Should You Thank a Soldier for Their Service?

Maybe think twice about it.
Thank You for Your Service.

You may have noticed that this year’s Veteran’s Day was a little different. Post-traumatic stress syndrome has become part of the lingua franca. Few informed citizens deny the psychological impact of deployment on returning veterans. At the same time, a new movie, Thank You for Your Service, is opening in theaters nationwide, dramatizing the experience of several soldiers’ difficult reintegration to civilian life. Many civilian Americans feel strongly about honoring our vets. But our heightened awareness of the deeper impact of deployment has taken the most accessible expression of gratitude—thanking a veteran—and cast doubt on its efficacy. This Veteran’s Day was different because a lot of us are starting to wonder if a simple “thank you” might be worse than meaningless.

Veterans, for their part, have long expressed discomfort with these hat tips of appreciation. “It can be frustrating to be thanked for my military service for a few reasons, but often it’s because there’s no easy, conversational response,” Kevin Ball, a United States Army veteran, told Task and Purpose, a veteran-focused site. “I can’t just say, ‘You’re welcome.'”

“When asked how someone should thank me for my service, I respond simply, learn the constitution, get informed, and vote accordingly,” said Brock Young, another U.S. Army veteran. Rather than a passing “thank you for your service,” another gesture that U.S. Navy reservist Marissa Cruz advocates is “Talk to me. Ask me what my job entails, what I enjoy about the military or why I choose to serve.” Carl Forsling, a Marine vet, said, “The biggest thing people can do is do something, not say something.”

Context matters as well. One veteran who went from war zone to university seminar room—from combat to campus—discovered that the transition to such privilege jarred him. One day a classmate expressed gratitude for his service. The vet (who remained anonymous) recalled his reaction: “I was just back and I was in one of those moods. So, I said, oh yeah, what do you do to support the troops? … Do you buy a bumper sticker? Do you join a Facebook group? I was upset with the whole thing. You know, hearing about my people killing themselves. One of my friends killed himself, you know. Just hearing these people say they support the troops—when they don’t do anything actually.”

Sociological research indicates that the individuals cited above reflect a sentiment common among recent veterans. “Evidence suggests that veterans are more often ambivalent about expressions of gratitude for service,” Lance Brendan Young writes in the Journal of Veterans Studies. He explains how many veterans are suspicious of “random strangers” thanking them, not so much out of perceived insincerity as from a sense of being objectified or depersonalized.

In the comparatively rare instance when the person saying thank you is able to demonstrate on-the-ground familiarity with what service entails, the response can be different. Brendan quotes one Navy veteran saying that “a veteran thanking another veteran is different.” But when it comes to civilians, “people feel obligated to thank us for stuff they have no clue about because it’s socially accepted.” Such an unavoidable gap in understanding—a distance that’s made to seem closer by the accepted social convention of two easy words—renders the gesture meaningless, if not emotionally detrimental, for many vets.

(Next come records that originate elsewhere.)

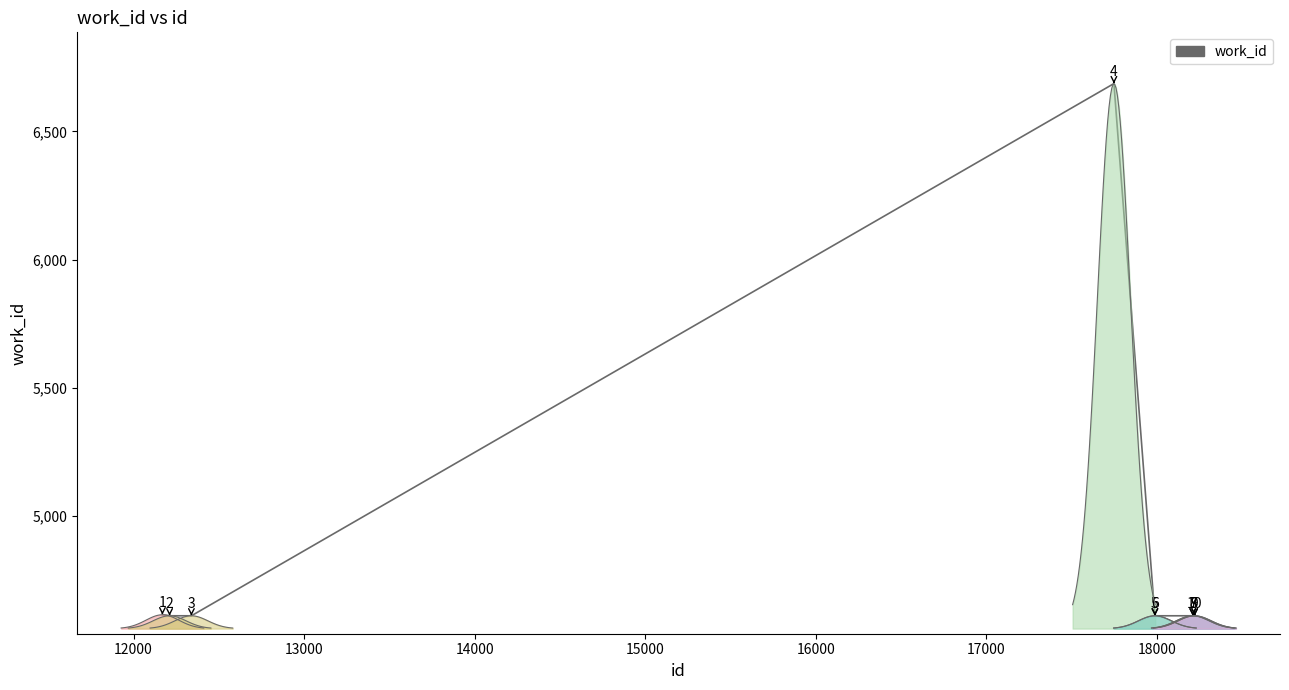

What is the average value?

4818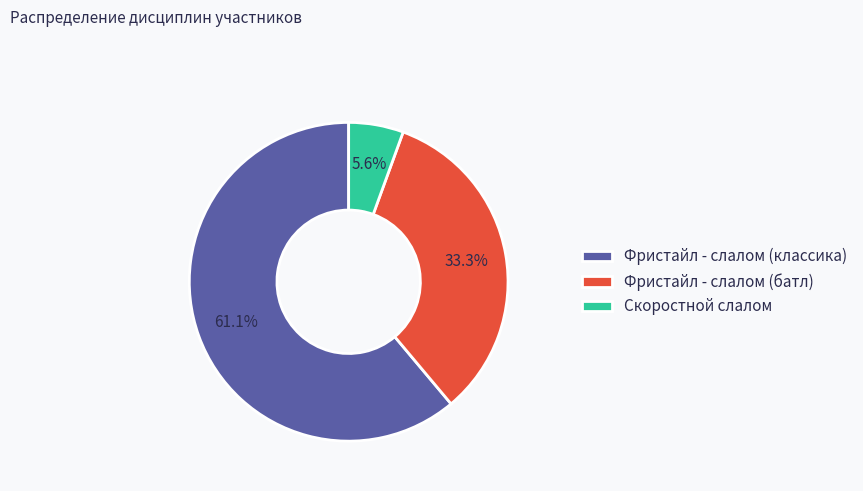

Is there a majority slice in this chart?

Yes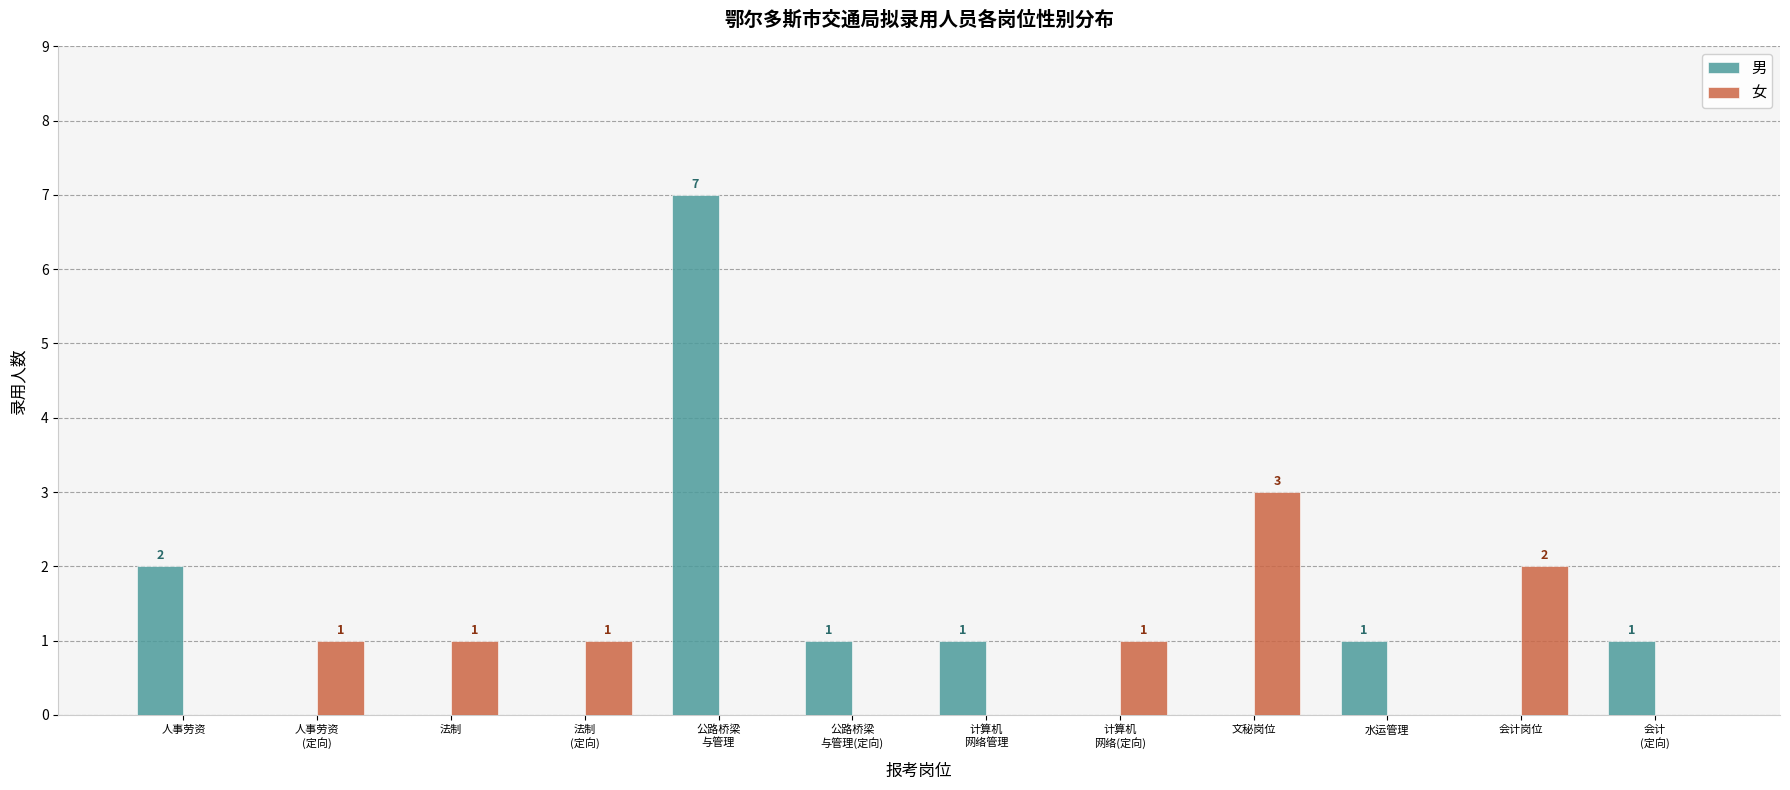

True or false: 女 has a value of -2 at 公路桥梁
与管理.

False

It feels altruistic to say thank you. So, naturally, it’s strange to have this friendly—and often genuinely expressed—gesture questioned. But remember that there are few social interactions in which the psychological complexity of the experience that prompts the civilian “thank you” is so thoroughly disconnected from what a civilian can possibly appreciate.

Sometimes the soldier doesn’t even know what’s going on. One person I know, a Navy reservist, returned from a nine-month tour of duty in Africa, where he mostly sat at a desk doing math and making maps. He found it odd when people thanked him—For what? Staring at a computer all day? But then the stress of reintegration mounted, and, one morning, he found himself suffering a panic attack in the cereal aisle of a grocery store. At that point he felt that “thank you for your service” was—however inadvertent—more than odd: It was an insult. “Thank you” was pointless when life was coming apart at the seams, cereal boxes were taunting him, and none of it made the least sense.

This holiday season millions of civilians will encounter thousands of veterans—most of them in airports. As a final reminder of why it might be a good idea to hold back on the “thank you” and ponder an alternative response, consider the insight of James Kelly, an active duty marine, writing in In Military magazine: “The simple psychology behind [opposing a thank you] is this: we don’t feel like we did anything special. This is a universal feeling among veterans.”

It’s an arresting comment, reminding us that what we ask our soldiers to do—subsume all sense of self in an unimaginably dangerous collective mission—runs so counter to the experience of being an individual in civil society, that perhaps the most appropriate thing to do is make eye contact, nod, and quietly appreciate the nature of that sacrifice.